Task brief = Write out the text in every one of the rows below word for word, leaving the pictures out of your answer.

Data excerpts below:

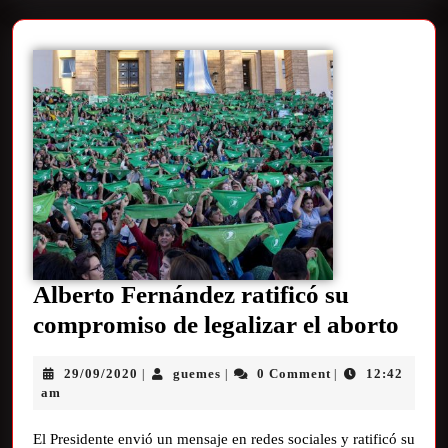
Alberto Fernández ratificó su
compromiso de legalizar el aborto
29/09/2020
guemes
0 Comment
12:42
|
|
|
am
El Presidente envió un mensaje en redes sociales y ratificó su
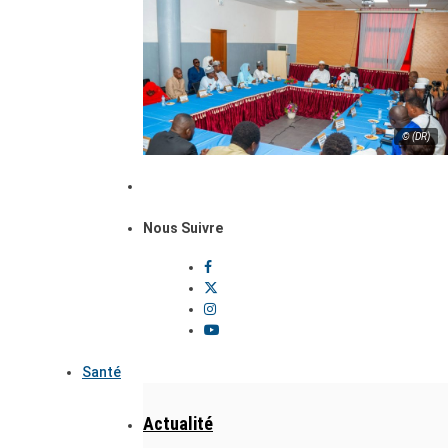
© (DR)
Nous Suivre
Santé
Actualité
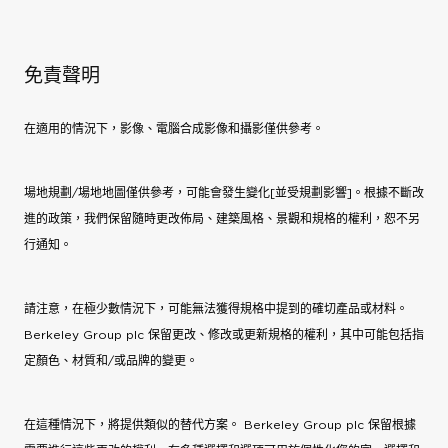
免責聲明
在適用的情況下，影像、電腦合成影像和攝影僅供參考。
場地規劃/場地地圖僅供參考，可能會發生變化[並受規劃影響]。根據不斷改
進的政策，我們保留隨時更改佈局、建築風格、景觀和規格的權利，恕不另
行通知。
請注意，在極少數情況下，可能無法獲得規格中提到的確切產品或材料。
Berkeley Group plc 保留更改、修改或更新規格的權利，其中可能包括指
定顏色、材質和/或品牌的變更。
在這種情況下，將提供類似的替代方案。 Berkeley Group plc 保留根據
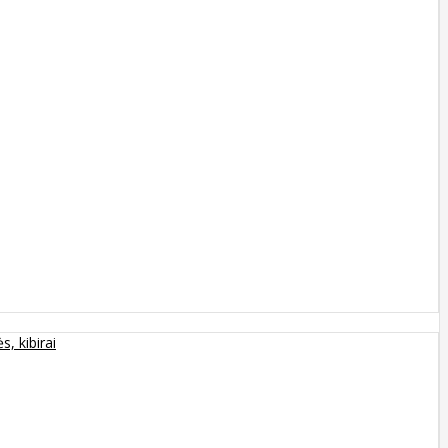
s, kibirai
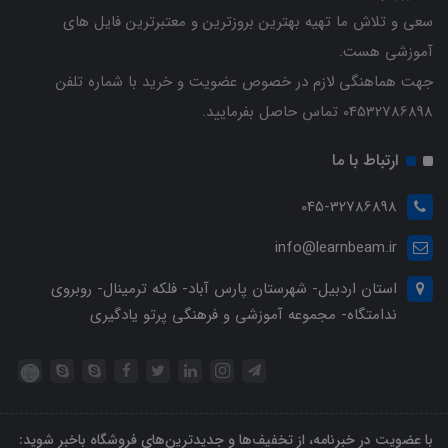
سعی و تلاش ما تهیه بهترین بروزترین و معتبرترین فایل های
آموزشی هست.
جهت هماهنگی لازم در خصوص عضویت و خرید با شماره تلفن
04532786898 تماس حاصل بفرمایید.
ارتباط با ما
045-32786898
info@learnbeam.ir
استان اردبیل- شهرستان پارس آباد- فلکه ترمینال- روبروی
ندامتگاه- مجموعه آموزشی و فرهنگی پرتو یادگیری
با عضویت در خبرنامه، از تخفیف‌ها و جدیدترین‌های فروشگاه باخبر شوید:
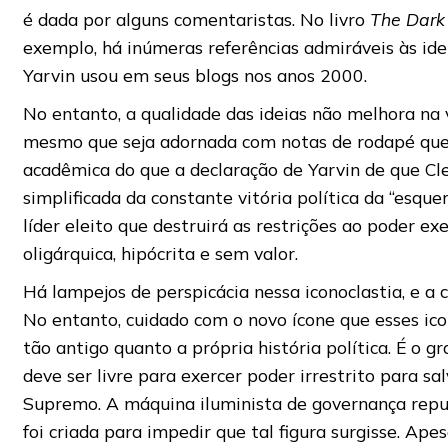
é dada por alguns comentaristas. No livro
The Dark
exemplo, há inúmeras referências admiráveis ​​às i
Yarvin usou em seus blogs nos anos 2000.
No entanto, a qualidade das ideias não melhora na
mesmo que seja adornada com notas de rodapé que
acadêmica do que a declaração de Yarvin de que Cle
simplificada da constante vitória política da “esq
líder eleito que destruirá as restrições ao poder 
oligárquica, hipócrita e sem valor.
Há lampejos de perspicácia nessa iconoclastia, e a 
No entanto, cuidado com o novo ícone que esses ico
tão antigo quanto a própria história política. É o 
deve ser livre para exercer poder irrestrito para s
Supremo. A máquina iluminista de governança republ
foi criada para impedir que tal figura surgisse. Ap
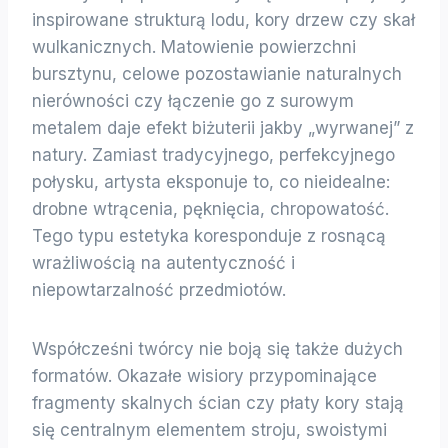
inspirowane strukturą lodu, kory drzew czy skał
wulkanicznych. Matowienie powierzchni
bursztynu, celowe pozostawianie naturalnych
nierówności czy łączenie go z surowym
metalem daje efekt biżuterii jakby „wyrwanej” z
natury. Zamiast tradycyjnego, perfekcyjnego
połysku, artysta eksponuje to, co nieidealne:
drobne wtrącenia, pęknięcia, chropowatość.
Tego typu estetyka koresponduje z rosnącą
wrażliwością na autentyczność i
niepowtarzalność przedmiotów.
Współcześni twórcy nie boją się także dużych
formatów. Okazałe wisiory przypominające
fragmenty skalnych ścian czy płaty kory stają
się centralnym elementem stroju, swoistymi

End of Data excerpts.

Result of the exercise =
Alberto Fernández ratificó su
compromiso de legalizar el aborto
29/09/2020
guemes
0 Comment
12:42
|
|
|
am
El Presidente envió un mensaje en redes sociales y ratificó su
© (DR)
Nous Suivre
Santé
Actualité
免責聲明
在適用的情況下，影像、電腦合成影像和攝影僅供參考。
場地規劃/場地地圖僅供參考，可能會發生變化[並受規劃影響]。根據不斷改
進的政策，我們保留隨時更改佈局、建築風格、景觀和規格的權利，恕不另
行通知。
請注意，在極少數情況下，可能無法獲得規格中提到的確切產品或材料。
Berkeley Group plc 保留更改、修改或更新規格的權利，其中可能包括指
定顏色、材質和/或品牌的變更。
在這種情況下，將提供類似的替代方案。 Berkeley Group plc 保留根據
s, kibirai
سعی و تلاش ما تهیه بهترین بروزترین و معتبرترین فایل های
آموزشی هست.
جهت هماهنگی لازم در خصوص عضویت و خرید با شماره تلفن
04532786898 تماس حاصل بفرمایید.
ارتباط با ما
045-32786898
info@learnbeam.ir
استان اردبیل- شهرستان پارس آباد- فلکه ترمینال- روبروی
ندامتگاه- مجموعه آموزشی و فرهنگی پرتو یادگیری
با عضویت در خبرنامه، از تخفیف‌ها و جدیدترین‌های فروشگاه باخبر شوید:
é dada por alguns comentaristas. No livro
The Dark
exemplo, há inúmeras referências admiráveis ​​às i
Yarvin usou em seus blogs nos anos 2000.
No entanto, a qualidade das ideias não melhora na
mesmo que seja adornada com notas de rodapé que
acadêmica do que a declaração de Yarvin de que Cle
simplificada da constante vitória política da “esq
líder eleito que destruirá as restrições ao poder 
oligárquica, hipócrita e sem valor.
Há lampejos de perspicácia nessa iconoclastia, e a 
No entanto, cuidado com o novo ícone que esses ico
tão antigo quanto a própria história política. É o 
deve ser livre para exercer poder irrestrito para s
Supremo. A máquina iluminista de governança republ
foi criada para impedir que tal figura surgisse. Ap
inspirowane strukturą lodu, kory drzew czy skał
wulkanicznych. Matowienie powierzchni
bursztynu, celowe pozostawianie naturalnych
nierówności czy łączenie go z surowym
metalem daje efekt biżuterii jakby „wyrwanej” z
natury. Zamiast tradycyjnego, perfekcyjnego
połysku, artysta eksponuje to, co nieidealne:
drobne wtrącenia, pęknięcia, chropowatość.
Tego typu estetyka koresponduje z rosnącą
wrażliwością na autentyczność i
niepowtarzalność przedmiotów.
Współcześni twórcy nie boją się także dużych
formatów. Okazałe wisiory przypominające
fragmenty skalnych ścian czy płaty kory stają
się centralnym elementem stroju, swoistymi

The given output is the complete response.